The rose was still there in the morning.
Red. Fragrant. Fresh.
But there were no rose bushes on the mansion grounds. Mei Lin had checked.
She sat at the edge of her bed, the silence pressing against her chest like a weight. The air had changed—thicker, heavier, like it carried unseen eyes. And every time she passed a mirror, she couldn’t help but glance twice. She hadn’t seen anything… but something inside her whispered that she almost had.
---
That afternoon, she decided to explore the attic.
The staircase groaned with every step, and by the time she reached the top, dust filled the air like ghosts that had been waiting to breathe again.
The attic was wide and shadowy, with sunlight filtering through a round, cracked window. Old furniture, trunks, and boxes lined the walls. Cobwebs curled like fingers across forgotten picture frames.
She opened a trunk.
Inside were wedding decorations—red silk streamers, gold lanterns, cracked porcelain tea cups. Carefully wrapped inside a layer of old fabric was a pair of red shoes, embroidered with gold thread. They looked never-worn. Pristine. Sacred.
And at the very bottom of the trunk, she found something that made her blood turn cold:
A wedding invitation.
---
“You are cordially invited to the union of Lianhua and Cheng Ru…”
The rest was blurred with age, but the date was unmistakable.
May 4th, 1923.
Over a hundred years ago.
Mei Lin sat back on her heels, heart pounding. Was the ghost bride real?
Her name matched the woman from the village.
The diary. The veil. The rose.
Pieces were falling into place—and it felt like someone wanted her to see them.
Or worse—wanted her to remember something she had no memory of.
---
She brought the invitation downstairs and placed it on the dining table. As she stared at it, the temperature in the room dropped.
Knock. Knock.
A soft sound echoed from the front door.
Mei Lin jumped, heart racing. She wasn’t expecting anyone.
She opened the door.
A man stood there, dressed in dark clothes and carrying a satchel. He looked to be in his early twenties—calm, serious eyes, neatly tied black hair, and a presence that made the silence around him feel deeper.
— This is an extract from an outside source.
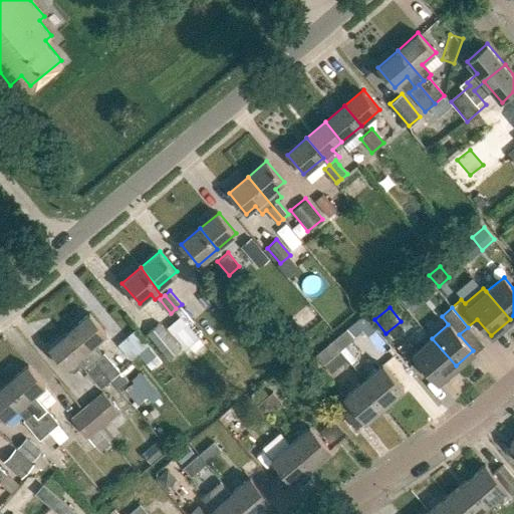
[(68,330),(110,379),(120,371),(104,352),(102,353),(94,343),(106,333),(89,313),(68,330)]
“Are you Mei Lin?” he asked.
“Yes…”
“I’m Li Wei. I was your grandmother’s assistant. She asked me to check in on the house. And on you.”
---
She stepped aside and let him in, unsure whether to feel relief or suspicion. There was something about him—familiar, but distant.
“You knew my grandmother?” she asked as he set his bag down near the old piano.
“For a short while. She was interested in history—especially the kind no one talks about.”
He looked around the room, eyes scanning every dusty portrait, every shadowed corner like he expected something to jump out.
“I’ve heard things about this place,” he added. “Even when I was a child.”
“What kind of things?”
Li Wei didn’t answer immediately. Instead, he stepped into the hallway and stared at the framed wedding photo Mei Lin had found earlier—the one with the smudged bride.
“This photo is cursed,” he said softly.
Mei Lin froze. “You’ve seen it before?”
He nodded once. “They say everyone who sees the bride clearly… dies within three days.”
She swallowed. “I haven’t seen her clearly.”
He turned to her. “Good. Don’t try to.”
---
Later that night, Mei Lin couldn't sleep again.
The house felt too still, like it was holding its breath.
She lay in bed staring at the ceiling, listening to the slow ticking of the old wall clock.
Then she heard it.
Soft humming.
The same tune as before. Low. Mournful. Closer this time.
She sat up.
The humming was coming from inside the hallway.
Mei Lin opened her door slowly.
The hallway was dark—moonlight from the windows casting ghostly shadows across the walls.
The humming continued.
She followed the sound, heart thudding, breath catching in her throat.
At the end of the hall stood a woman in a red wedding dress.
Her back was turned.
The veil covered her head. Long black hair spilled from beneath it.
The humming stopped.
Mei Lin took a step forward—and the woman vanished.
Not faded. Not walked away.
Vanished.
---
She staggered back into her room and shut the door, hand shaking as she locked it.
When she turned around—
The mirror on her wall had fogged.
Four handprints smeared the surface from inside the glass.